EXERCISE TEXT:
***

ID :
66144
Wed, 06/17/2009 - 10:08
Auther :
Shortlink :
https://www.oananews.org//node/66144
The shortlink copeid
(EDITORIAL from the Korea Herald on June 17)
Deaths in Yemen
We have no words to properly condemn the murderers of nine foreigners kidnapped
in Yemen, including three children and a Korean woman.
Our sadness is all the
more, as the killings took place only three months after four Korean tourists
were slain in Sibam, also in Yemen, in a suicide bombing which was believed to
have been perpetrated by the same terrorist group as the abductions last week.
The victims are a German couple and their three children, two other Germans, a
Briton and the 34-year-old Korean Eom Yeong-seon. The six men and women were
volunteers at a hospital in Sadaa in northwestern Yemen near the border with
Saudi Arabia, an area known to have strong presence of al-Qaida terrorists. The
Ministry of Foreign Affairs and Trade said Eom belonged to the Worldwide Service,
a Dutch-based international aid organization, which assigned her to Sadaa last
August to take care of the children of doctors working at the hospital.
The foreigners were there to help the people of the poorest country in the Middle
East. Their humanitarian activities were repaid by their savage deaths at the
hands of terrorists. The aid workers treated Yemeni people with medical supplies
provided by their respective headquarters and lived on provisions from the
outside. They only breathed the Yemeni air - they placed no burden on the local
people.

***

DATASET:
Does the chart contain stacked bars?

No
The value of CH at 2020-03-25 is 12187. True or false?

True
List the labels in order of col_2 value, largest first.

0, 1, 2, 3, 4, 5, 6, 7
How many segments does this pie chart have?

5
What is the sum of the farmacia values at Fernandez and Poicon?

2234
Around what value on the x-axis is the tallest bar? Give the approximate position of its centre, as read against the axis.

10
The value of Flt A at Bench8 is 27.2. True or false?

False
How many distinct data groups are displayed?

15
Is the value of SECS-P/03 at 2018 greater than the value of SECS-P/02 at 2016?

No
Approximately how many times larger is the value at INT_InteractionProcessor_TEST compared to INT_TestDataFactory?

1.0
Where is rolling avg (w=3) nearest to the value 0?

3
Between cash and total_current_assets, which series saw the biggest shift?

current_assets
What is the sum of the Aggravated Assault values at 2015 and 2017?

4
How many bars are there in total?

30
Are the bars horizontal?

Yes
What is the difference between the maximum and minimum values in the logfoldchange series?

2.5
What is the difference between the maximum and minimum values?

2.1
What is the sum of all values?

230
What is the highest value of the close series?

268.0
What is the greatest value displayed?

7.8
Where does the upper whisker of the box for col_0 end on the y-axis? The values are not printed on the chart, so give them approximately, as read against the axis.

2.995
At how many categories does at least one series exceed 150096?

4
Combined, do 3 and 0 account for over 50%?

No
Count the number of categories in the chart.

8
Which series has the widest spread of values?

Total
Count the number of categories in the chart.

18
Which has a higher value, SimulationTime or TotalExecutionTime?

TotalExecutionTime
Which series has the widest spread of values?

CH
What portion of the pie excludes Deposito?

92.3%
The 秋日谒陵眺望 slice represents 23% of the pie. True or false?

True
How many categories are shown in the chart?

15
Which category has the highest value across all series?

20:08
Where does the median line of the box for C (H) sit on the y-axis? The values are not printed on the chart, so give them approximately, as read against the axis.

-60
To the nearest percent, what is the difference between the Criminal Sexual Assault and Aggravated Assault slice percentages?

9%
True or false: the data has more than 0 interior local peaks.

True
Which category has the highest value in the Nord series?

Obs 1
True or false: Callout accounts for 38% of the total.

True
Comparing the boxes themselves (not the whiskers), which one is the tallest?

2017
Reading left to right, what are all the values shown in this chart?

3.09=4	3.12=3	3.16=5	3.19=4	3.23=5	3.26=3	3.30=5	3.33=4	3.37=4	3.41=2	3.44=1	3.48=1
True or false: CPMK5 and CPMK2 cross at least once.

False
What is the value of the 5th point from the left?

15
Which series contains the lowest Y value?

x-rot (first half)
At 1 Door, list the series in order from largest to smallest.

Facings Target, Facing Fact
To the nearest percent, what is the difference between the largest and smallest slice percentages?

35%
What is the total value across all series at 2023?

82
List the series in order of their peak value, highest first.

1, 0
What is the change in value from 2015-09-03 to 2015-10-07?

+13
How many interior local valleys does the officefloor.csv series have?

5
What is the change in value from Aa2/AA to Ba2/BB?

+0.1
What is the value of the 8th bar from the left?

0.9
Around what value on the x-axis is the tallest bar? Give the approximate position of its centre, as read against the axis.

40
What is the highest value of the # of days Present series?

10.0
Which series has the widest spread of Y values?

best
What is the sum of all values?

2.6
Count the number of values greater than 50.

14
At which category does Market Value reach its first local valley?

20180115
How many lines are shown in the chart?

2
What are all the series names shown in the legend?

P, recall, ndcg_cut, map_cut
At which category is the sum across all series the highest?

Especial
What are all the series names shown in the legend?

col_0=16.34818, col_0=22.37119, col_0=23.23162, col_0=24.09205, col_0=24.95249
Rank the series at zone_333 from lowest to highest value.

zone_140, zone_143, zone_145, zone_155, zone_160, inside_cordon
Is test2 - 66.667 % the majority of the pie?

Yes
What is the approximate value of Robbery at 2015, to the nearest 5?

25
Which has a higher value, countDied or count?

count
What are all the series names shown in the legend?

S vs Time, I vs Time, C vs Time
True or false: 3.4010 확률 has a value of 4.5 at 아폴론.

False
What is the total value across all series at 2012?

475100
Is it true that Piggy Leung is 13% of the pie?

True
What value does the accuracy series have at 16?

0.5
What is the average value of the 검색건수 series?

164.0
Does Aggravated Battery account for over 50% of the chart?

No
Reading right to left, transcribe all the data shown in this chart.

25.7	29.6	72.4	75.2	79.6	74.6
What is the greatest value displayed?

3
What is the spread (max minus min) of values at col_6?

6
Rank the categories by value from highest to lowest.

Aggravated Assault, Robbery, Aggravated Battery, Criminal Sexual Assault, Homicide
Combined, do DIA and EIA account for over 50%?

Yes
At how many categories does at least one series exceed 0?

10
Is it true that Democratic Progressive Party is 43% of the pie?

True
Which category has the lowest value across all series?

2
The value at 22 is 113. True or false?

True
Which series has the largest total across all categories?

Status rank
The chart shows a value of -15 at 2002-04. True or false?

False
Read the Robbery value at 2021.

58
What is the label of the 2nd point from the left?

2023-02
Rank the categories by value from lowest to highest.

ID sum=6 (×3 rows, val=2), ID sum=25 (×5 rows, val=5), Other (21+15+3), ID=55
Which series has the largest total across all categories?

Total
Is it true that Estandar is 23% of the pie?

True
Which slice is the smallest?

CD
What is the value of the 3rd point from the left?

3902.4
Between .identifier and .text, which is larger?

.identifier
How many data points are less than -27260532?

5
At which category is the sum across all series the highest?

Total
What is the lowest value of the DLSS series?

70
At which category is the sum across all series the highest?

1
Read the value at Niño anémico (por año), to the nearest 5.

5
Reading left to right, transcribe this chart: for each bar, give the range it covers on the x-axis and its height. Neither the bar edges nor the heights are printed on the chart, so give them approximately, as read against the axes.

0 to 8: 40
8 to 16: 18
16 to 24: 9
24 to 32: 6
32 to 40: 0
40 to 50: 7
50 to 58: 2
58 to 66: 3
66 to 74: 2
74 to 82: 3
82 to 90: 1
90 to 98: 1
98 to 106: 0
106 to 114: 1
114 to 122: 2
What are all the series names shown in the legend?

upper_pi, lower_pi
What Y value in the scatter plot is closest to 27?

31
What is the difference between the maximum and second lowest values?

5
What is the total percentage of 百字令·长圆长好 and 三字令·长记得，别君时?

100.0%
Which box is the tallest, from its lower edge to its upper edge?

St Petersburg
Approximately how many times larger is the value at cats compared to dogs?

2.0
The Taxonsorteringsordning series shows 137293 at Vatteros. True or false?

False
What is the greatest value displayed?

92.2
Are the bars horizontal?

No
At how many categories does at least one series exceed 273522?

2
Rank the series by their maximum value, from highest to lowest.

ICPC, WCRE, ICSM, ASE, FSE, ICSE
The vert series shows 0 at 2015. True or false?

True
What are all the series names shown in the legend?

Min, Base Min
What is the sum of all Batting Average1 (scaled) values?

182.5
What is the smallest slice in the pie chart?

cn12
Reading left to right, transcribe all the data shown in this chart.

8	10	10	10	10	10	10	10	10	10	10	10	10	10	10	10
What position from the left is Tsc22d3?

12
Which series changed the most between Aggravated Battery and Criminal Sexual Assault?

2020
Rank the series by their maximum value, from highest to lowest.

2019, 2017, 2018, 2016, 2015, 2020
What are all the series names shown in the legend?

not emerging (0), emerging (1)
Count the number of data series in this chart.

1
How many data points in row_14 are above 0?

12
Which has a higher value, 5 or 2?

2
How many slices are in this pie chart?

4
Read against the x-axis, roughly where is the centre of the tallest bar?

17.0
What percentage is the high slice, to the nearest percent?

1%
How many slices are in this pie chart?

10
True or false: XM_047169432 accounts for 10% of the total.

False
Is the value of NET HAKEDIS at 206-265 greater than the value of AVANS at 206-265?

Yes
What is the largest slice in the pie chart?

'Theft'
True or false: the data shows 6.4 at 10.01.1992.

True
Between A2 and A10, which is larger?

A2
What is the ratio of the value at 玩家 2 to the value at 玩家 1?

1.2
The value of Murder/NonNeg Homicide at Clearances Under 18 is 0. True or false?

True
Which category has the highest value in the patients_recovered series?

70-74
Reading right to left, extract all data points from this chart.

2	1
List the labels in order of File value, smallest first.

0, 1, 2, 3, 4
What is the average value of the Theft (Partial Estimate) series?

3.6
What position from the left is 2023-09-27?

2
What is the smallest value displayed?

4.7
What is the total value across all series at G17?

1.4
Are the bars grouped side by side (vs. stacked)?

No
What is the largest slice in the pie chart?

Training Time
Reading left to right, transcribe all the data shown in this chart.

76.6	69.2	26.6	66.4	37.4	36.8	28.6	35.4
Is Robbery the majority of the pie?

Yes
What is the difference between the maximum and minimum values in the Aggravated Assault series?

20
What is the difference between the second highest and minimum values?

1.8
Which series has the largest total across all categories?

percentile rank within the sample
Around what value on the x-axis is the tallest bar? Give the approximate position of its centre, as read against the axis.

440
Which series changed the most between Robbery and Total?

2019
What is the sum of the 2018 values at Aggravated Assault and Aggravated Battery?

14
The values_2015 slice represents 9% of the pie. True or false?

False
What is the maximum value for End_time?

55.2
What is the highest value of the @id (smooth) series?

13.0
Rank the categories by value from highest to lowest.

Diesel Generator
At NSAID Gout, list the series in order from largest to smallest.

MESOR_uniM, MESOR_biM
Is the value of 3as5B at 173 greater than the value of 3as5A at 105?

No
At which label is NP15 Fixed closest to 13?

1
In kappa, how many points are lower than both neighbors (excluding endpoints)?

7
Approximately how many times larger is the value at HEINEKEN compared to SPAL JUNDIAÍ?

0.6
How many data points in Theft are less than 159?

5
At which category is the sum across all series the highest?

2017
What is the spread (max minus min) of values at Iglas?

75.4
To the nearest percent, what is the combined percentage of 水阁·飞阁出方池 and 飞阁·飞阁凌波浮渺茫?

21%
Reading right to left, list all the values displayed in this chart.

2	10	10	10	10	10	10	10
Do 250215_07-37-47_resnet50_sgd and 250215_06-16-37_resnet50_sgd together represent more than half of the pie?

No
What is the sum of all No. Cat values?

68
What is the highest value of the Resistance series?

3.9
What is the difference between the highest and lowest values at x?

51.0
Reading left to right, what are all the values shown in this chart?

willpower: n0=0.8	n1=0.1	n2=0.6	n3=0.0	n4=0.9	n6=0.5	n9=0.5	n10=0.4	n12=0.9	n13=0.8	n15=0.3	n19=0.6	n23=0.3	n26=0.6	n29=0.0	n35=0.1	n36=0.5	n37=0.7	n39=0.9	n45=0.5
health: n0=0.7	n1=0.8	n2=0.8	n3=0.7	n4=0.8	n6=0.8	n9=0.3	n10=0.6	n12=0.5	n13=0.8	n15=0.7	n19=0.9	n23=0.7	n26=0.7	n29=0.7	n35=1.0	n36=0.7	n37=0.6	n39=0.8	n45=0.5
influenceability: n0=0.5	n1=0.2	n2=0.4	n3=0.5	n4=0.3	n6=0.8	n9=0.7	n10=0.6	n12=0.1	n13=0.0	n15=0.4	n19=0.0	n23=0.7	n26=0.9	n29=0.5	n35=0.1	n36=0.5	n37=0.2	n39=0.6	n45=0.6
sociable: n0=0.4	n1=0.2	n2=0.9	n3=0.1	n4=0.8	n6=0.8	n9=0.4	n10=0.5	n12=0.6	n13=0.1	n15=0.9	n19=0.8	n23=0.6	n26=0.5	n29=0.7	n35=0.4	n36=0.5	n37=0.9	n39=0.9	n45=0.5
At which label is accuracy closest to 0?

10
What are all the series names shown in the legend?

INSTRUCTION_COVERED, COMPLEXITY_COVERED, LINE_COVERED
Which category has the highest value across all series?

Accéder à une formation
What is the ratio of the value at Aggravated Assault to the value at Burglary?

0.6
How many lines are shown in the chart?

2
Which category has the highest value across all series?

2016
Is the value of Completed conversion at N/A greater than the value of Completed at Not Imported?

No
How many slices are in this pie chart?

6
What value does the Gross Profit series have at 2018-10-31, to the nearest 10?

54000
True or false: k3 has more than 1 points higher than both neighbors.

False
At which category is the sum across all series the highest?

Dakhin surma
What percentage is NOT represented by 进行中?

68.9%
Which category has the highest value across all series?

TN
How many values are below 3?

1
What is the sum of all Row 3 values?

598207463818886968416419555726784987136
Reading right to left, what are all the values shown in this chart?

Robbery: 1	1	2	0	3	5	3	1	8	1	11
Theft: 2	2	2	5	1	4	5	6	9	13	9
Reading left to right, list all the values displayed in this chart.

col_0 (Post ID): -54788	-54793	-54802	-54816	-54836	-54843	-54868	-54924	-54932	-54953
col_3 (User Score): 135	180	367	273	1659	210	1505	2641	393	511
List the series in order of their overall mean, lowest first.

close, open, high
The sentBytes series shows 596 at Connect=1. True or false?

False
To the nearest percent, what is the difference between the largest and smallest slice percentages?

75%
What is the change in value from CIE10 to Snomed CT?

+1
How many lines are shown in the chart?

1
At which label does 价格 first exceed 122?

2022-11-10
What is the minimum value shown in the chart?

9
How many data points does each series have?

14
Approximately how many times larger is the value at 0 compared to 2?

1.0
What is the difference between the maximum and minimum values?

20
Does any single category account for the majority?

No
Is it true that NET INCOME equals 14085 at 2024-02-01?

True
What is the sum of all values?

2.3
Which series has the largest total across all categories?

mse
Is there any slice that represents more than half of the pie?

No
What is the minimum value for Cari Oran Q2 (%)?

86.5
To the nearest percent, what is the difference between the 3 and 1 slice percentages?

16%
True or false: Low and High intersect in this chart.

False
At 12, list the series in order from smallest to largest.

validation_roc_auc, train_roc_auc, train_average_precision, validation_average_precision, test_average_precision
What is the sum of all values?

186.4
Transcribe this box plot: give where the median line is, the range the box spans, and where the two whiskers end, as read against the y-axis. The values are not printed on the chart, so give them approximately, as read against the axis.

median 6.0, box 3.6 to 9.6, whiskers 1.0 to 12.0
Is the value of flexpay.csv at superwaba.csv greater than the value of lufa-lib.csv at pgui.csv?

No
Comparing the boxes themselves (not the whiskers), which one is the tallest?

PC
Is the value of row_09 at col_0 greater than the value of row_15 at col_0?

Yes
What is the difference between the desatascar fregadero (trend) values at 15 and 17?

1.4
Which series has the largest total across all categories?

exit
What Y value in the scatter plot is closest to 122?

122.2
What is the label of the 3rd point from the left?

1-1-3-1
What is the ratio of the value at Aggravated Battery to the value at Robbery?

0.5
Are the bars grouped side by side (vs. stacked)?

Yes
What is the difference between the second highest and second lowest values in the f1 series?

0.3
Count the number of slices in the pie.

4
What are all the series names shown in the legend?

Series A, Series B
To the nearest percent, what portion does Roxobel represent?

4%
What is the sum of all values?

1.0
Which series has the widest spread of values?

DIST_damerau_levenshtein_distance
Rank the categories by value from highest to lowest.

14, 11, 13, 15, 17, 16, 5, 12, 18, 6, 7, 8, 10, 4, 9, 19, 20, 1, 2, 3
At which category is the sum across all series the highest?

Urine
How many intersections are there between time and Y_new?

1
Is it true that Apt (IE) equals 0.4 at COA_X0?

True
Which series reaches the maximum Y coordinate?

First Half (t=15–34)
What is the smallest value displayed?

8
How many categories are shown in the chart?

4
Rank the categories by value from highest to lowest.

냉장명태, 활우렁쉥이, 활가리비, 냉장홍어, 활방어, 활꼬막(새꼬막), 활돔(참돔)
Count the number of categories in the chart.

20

***

THINGS TO DO:
(1) Reproduce part of the editorial on the deaths in Yemen word for word, beginning at the words "Our sadness is" and stopping after the words "abductions last week.".
(2) Write what comes next in the editorial on the deaths in Yemen, starting right after its last sentence.
The entries are separate material, unrelated to the editorial on the deaths in Yemen.

EXERCISE RESPONSES:
(1)
Our sadness is all the
more, as the killings took place only three months after four Korean tourists
were slain in Sibam, also in Yemen, in a suicide bombing which was believed to
have been perpetrated by the same terrorist group as the abductions last week.

(2)
On Friday last week, they went on a picnic in a van because it was a holiday, but
they did not return. Yemeni security forces found their bodies abandoned at
scattered locations. The children and women had been executed. They did not
deserve to become victims of such an atrocity just because they were foreigners
with a different faith.
On his Middle East tour earlier this month, U.S. President Barack Obama appealed
for understanding and tolerance between different faiths. He exhorted all people
of the world to "reject the same thing that people of all faiths reject: the
killing of innocent men, women and children." Terrorists answered the historic
address of the U.S. president in the cruelest fashion.
The violent extremists cannot, however, stop people with lofty ideals from
choosing to face danger and help suffering people in diverse parts of the world.
They will include many Koreans who go to the Middle East, Africa, Latin America
and other remote places with philanthropic and religious ambitions. While the
international community should lend support to their humanitarian services,
nations should bolster their cooperation in the war on terror to put an end to
the savagery of religious and ethnic fanatism.